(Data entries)

----

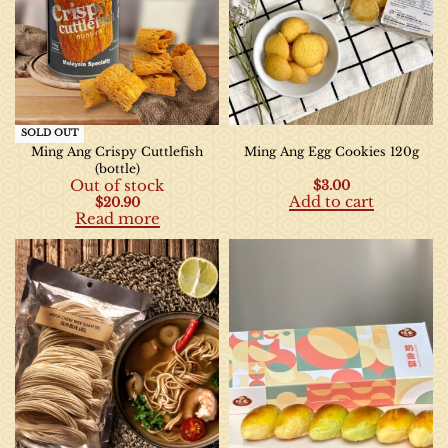
SOLD OUT
Ming Ang Crispy Cuttlefish
Ming Ang Egg Cookies 120g
(bottle)
Out of stock
$
3.00
Add to cart
$
20.90
Read more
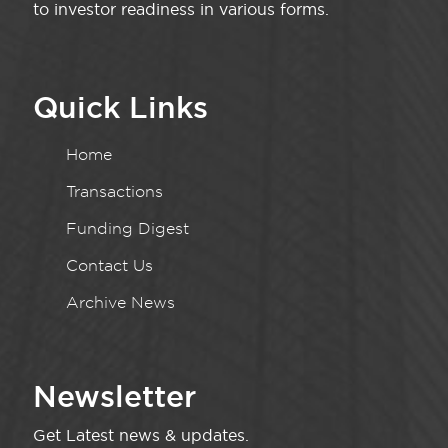
to investor readiness in various forms.
Quick Links
Home
Transactions
Funding Digest
Contact Us
Archive News
Newsletter
Get Latest news & updates.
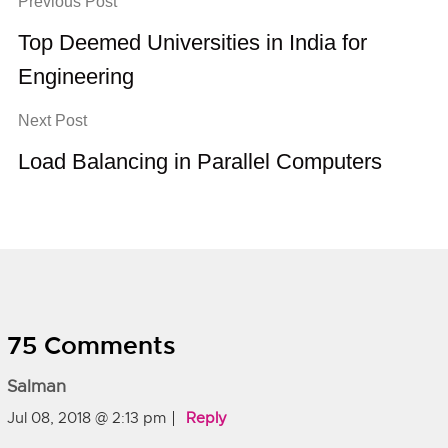
Previous Post
Top Deemed Universities in India for
Engineering
Next Post
Load Balancing in Parallel Computers
75 Comments
Salman
Jul 08, 2018 @ 2:13 pm
Reply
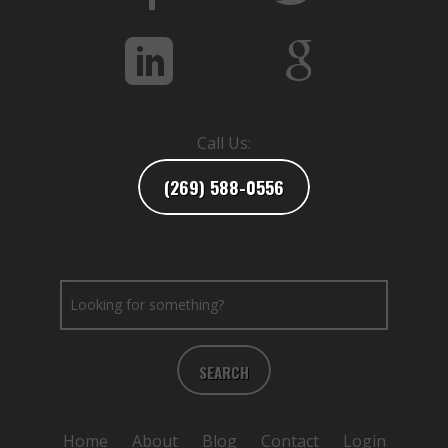
Call Us:
(269) 588-0556
SEARCH
Home
About
Blog
Contact
Login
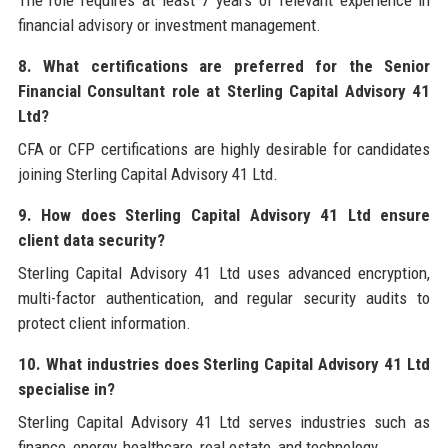
financial advisory or investment management.
8. What certifications are preferred for the Senior
Financial Consultant role at Sterling Capital Advisory 41
Ltd?
CFA or CFP certifications are highly desirable for candidates
joining Sterling Capital Advisory 41 Ltd.
9. How does Sterling Capital Advisory 41 Ltd ensure
client data security?
Sterling Capital Advisory 41 Ltd uses advanced encryption,
multi-factor authentication, and regular security audits to
protect client information.
10. What industries does Sterling Capital Advisory 41 Ltd
specialise in?
Sterling Capital Advisory 41 Ltd serves industries such as
finance, energy, healthcare, real estate, and technology.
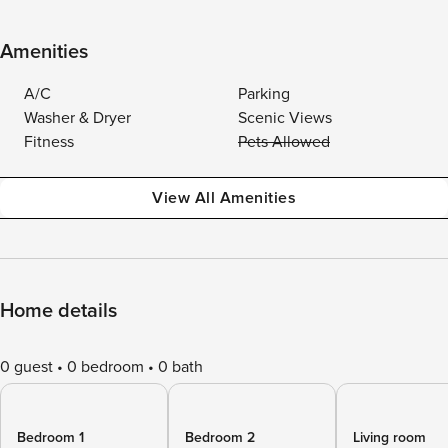
Amenities
A/C
Parking
Washer & Dryer
Scenic Views
Fitness
Pets Allowed
View All Amenities
Home details
0 guest
0 bedroom
0 bath
Bedroom 1
Bedroom 2
Living room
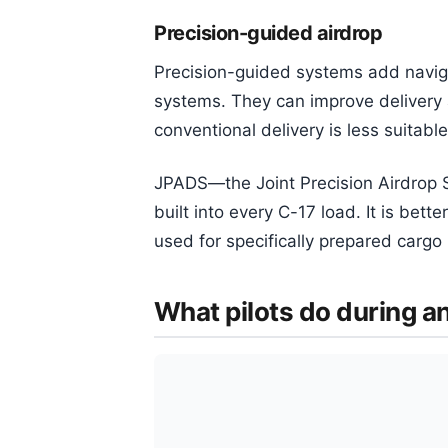
Precision-guided airdrop
Precision-guided systems add navig
systems. They can improve delivery
conventional delivery is less suitable
JPADS—the Joint Precision Airdrop S
built into every C-17 load. It is bet
used for specifically prepared carg
What pilots do during a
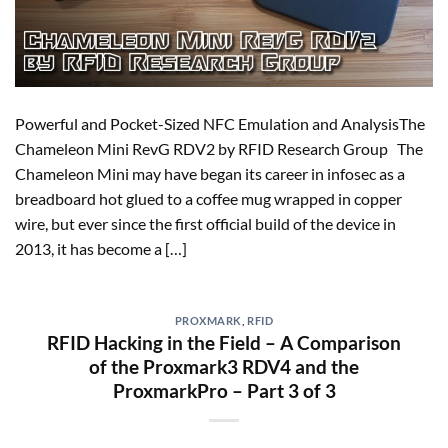
Powerful and Pocket-Sized NFC Emulation and AnalysisThe
Chameleon Mini RevG RDV2 by RFID Research Group The
Chameleon Mini may have began its career in infosec as a
breadboard hot glued to a coffee mug wrapped in copper
wire, but ever since the first official build of the device in
2013, it has become a […]
PROXMARK
,
RFID
RFID Hacking in the Field – A Comparison
of the Proxmark3 RDV4 and the
ProxmarkPro – Part 3 of 3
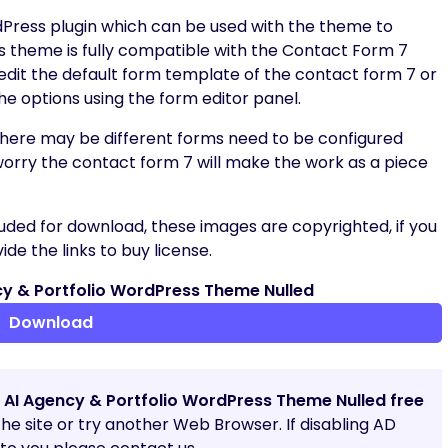
dPress plugin which can be used with the theme to
s theme is fully compatible with the Contact Form 7
 edit the default form template of the contact form 7 or
he options using the form editor panel.
 there may be different forms need to be configured
worry the contact form 7 will make the work as a piece
uded for download, these images are copyrighted, if you
de the links to buy license.
y & Portfolio WordPress Theme Nulled
Download
 AI Agency & Portfolio WordPress Theme Nulled free
 the site or try another Web Browser. If disabling AD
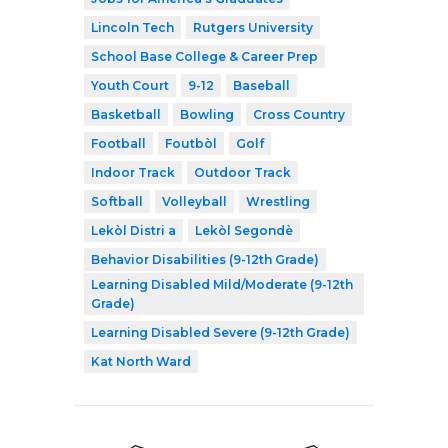
Lincoln Tech
Rutgers University
School Base College & Career Prep
Youth Court
9-12
Baseball
Basketball
Bowling
Cross Country
Football
Foutbòl
Golf
Indoor Track
Outdoor Track
Softball
Volleyball
Wrestling
Lekòl Distri a
Lekòl Segondè
Behavior Disabilities (9-12th Grade)
Learning Disabled Mild/Moderate (9-12th
Grade)
Learning Disabled Severe (9-12th Grade)
Kat North Ward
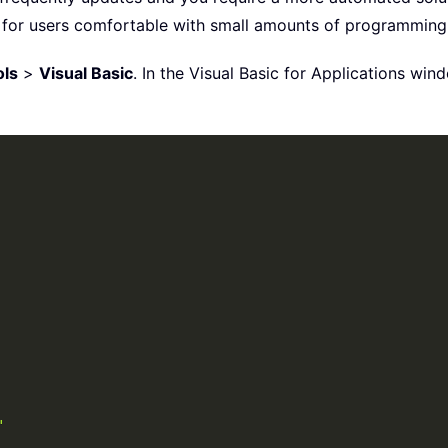
al for users comfortable with small amounts of programming
ols
>
Visual Basic
. In the Visual Basic for Applications win
"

----

About this exercise
I'd like the data above duplicated exactly, with no pictures included.

Completed exercise
SOLD OUT
Ming Ang Crispy Cuttlefish
Ming Ang Egg Cookies 120g
(bottle)
Out of stock
$
3.00
Add to cart
$
20.90
Read more
to investor readiness in various forms.
Quick Links
Home
Transactions
Funding Digest
Contact Us
Archive News
Newsletter
Get Latest news & updates.
Previous Post
Top Deemed Universities in India for
Engineering
Next Post
Load Balancing in Parallel Computers
75 Comments
Salman
Jul 08, 2018 @ 2:13 pm
Reply
Call Us:
(269) 588-0556
SEARCH
Home
About
Blog
Contact
Login
financial advisory or investment management.
8. What certifications are preferred for the Senior
Financial Consultant role at Sterling Capital Advisory 41
Ltd?
CFA or CFP certifications are highly desirable for candidates
joining Sterling Capital Advisory 41 Ltd.
9. How does Sterling Capital Advisory 41 Ltd ensure
client data security?
Sterling Capital Advisory 41 Ltd uses advanced encryption,
multi-factor authentication, and regular security audits to
protect client information.
10. What industries does Sterling Capital Advisory 41 Ltd
specialise in?
Sterling Capital Advisory 41 Ltd serves industries such as
finance, energy, healthcare, real estate, and technology.
Amenities
A/C
Parking
Washer & Dryer
Scenic Views
Fitness
Pets Allowed
View All Amenities
Home details
0 guest
0 bedroom
0 bath
Bedroom 1
Bedroom 2
Living room
Precision-guided airdrop
Precision-guided systems add navig
systems. They can improve delivery
conventional delivery is less suitable
JPADS—the Joint Precision Airdrop S
built into every C-17 load. It is bet
used for specifically prepared carg
What pilots do during a
Powerful and Pocket-Sized NFC Emulation and AnalysisThe
Chameleon Mini RevG RDV2 by RFID Research Group The
Chameleon Mini may have began its career in infosec as a
breadboard hot glued to a coffee mug wrapped in copper
wire, but ever since the first official build of the device in
2013, it has become a […]
PROXMARK
,
RFID
RFID Hacking in the Field – A Comparison
of the Proxmark3 RDV4 and the
ProxmarkPro – Part 3 of 3
dPress plugin which can be used with the theme to
s theme is fully compatible with the Contact Form 7
 edit the default form template of the contact form 7 or
he options using the form editor panel.
 there may be different forms need to be configured
worry the contact form 7 will make the work as a piece
uded for download, these images are copyrighted, if you
de the links to buy license.
y & Portfolio WordPress Theme Nulled
Download
 AI Agency & Portfolio WordPress Theme Nulled free
 the site or try another Web Browser. If disabling AD
Lincoln Tech
Rutgers University
School Base College & Career Prep
Youth Court
9-12
Baseball
Basketball
Bowling
Cross Country
Football
Foutbòl
Golf
Indoor Track
Outdoor Track
Softball
Volleyball
Wrestling
Lekòl Distri a
Lekòl Segondè
Behavior Disabilities (9-12th Grade)
Learning Disabled Mild/Moderate (9-12th
Grade)
Learning Disabled Severe (9-12th Grade)
Kat North Ward
al for users comfortable with small amounts of programming
ols
>
Visual Basic
. In the Visual Basic for Applications win
"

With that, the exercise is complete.